Working shifts means working against your body's natural rhythms, which can affect your health. Shift workers are often less physically active and tend to have poor eating habits, which can cause digestive and stomach problems. Because of this, there are special nutritional considerations for those who work shifts.

Our bodies work according to a natural sleep-wake cycle, also referred to as a circadian rhythm, which controls our body temperature, our hormone levels, and the way our organs and body systems work – including the digestive system. You may eat in a rush, or have a tendency to snack on "junk" food at night, when the digestive system is working less efficiently. Because shift work affects your eating habits, shift workers often experience more digestive problems such as constipation, diarrhea, gas, indigestion, heartburn, stomach ulcers, or changes in appetite and weight (either gain or loss), than do workers who work during "normal" hours.

During the day, your body works more efficiently than at night. In the evening and at night, as your body temperature drops, your biological processes slow down, resulting in decrease in strength, alertness, and digestion. Your circadian rhythm is at its lowest point between 2 am and 4 am. Shift work creates a conflict between your body and its natural rhythm. After a night shift, you go home and want to sleep, but your body may think it is time to wake up.

Do you consume caffeine in the form of coffee, tea, iced tea, colas, or chocolate during work to stay alert and awake? Too much caffeine causes the kidneys to excrete excess water and leads to dehydration. Dehydration can cause feelings of fatigue – and it may lead to constipation. Keep a water bottle at your work station and drink regularly throughout your shift. Staying hydrated will make bowel movements softer and easier to pass.

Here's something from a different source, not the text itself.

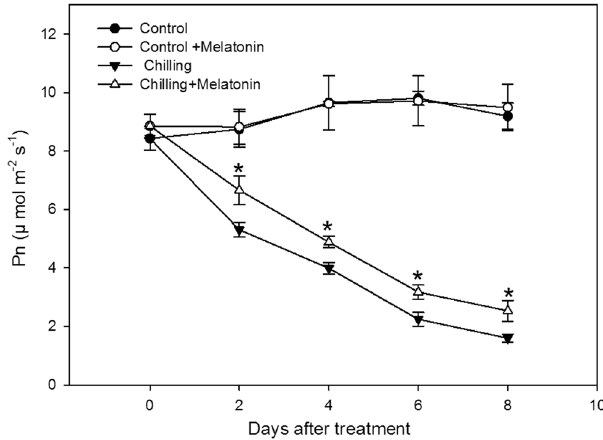
Figure 2. Effects of exogenous melatonin on net photosynthesis rate (Pn) under chilling stress. Control, treating at 28/18 °C; Control + Melatonin, pre-treating with 200 μ M melatonin and treating at 28/18 °C; Chilling, treating at 15/8 °C; Chilling + Melatonin, pre-treating with 200 μ M melatonin and treating at 15/8 °C; Date represent means ± SD of third replicate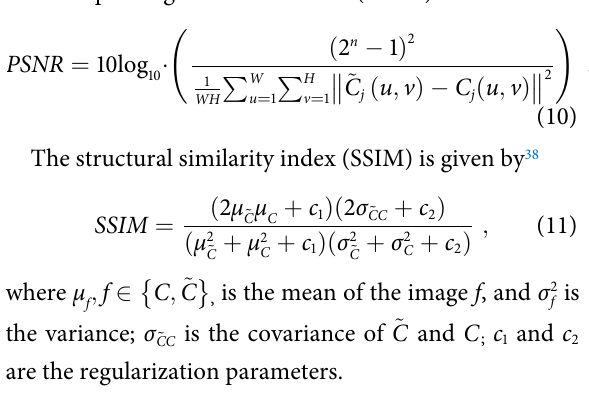
Fig. 12 | Distribution and margin histogram of the demodulated complex-amplitude signals. The horizontal axis represents the phase, and the vertical axis represents the amplitude. The histogram represents the distribution of the decoded data. The 16 colors rep- resent the 16 complex-amplitude classifications. The arrows repres- ent the direction of the wrong data point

And what about your food choices? When it's just you and the vending machine, it's easy to choose foods that are high in fat and sugar. But while snack food high in sugar can give you the jolt of energy you need, it will lead to feelings of fatigue later in the shift. And take-out food can be high in fat, which is difficult to digest and leads to weight gain. These low-fibre choices contribute to constipation. Carbohydrate-rich foods high in fibre and low in fat, such as fruits, vegetables, and whole-wheat breads, will help reduce digestive problems, especially constipation, and help you stay regular regardless of what time of day it is. Find healthy alternatives to the chocolate. Go for foods such as cereal or breakfast bars, apples, berries, carrot sticks and small cans of baked beans.

And when the lifestyle-change approach by itself does not provide the relief you need, talk to your doctor or pharmacist about other options that are available.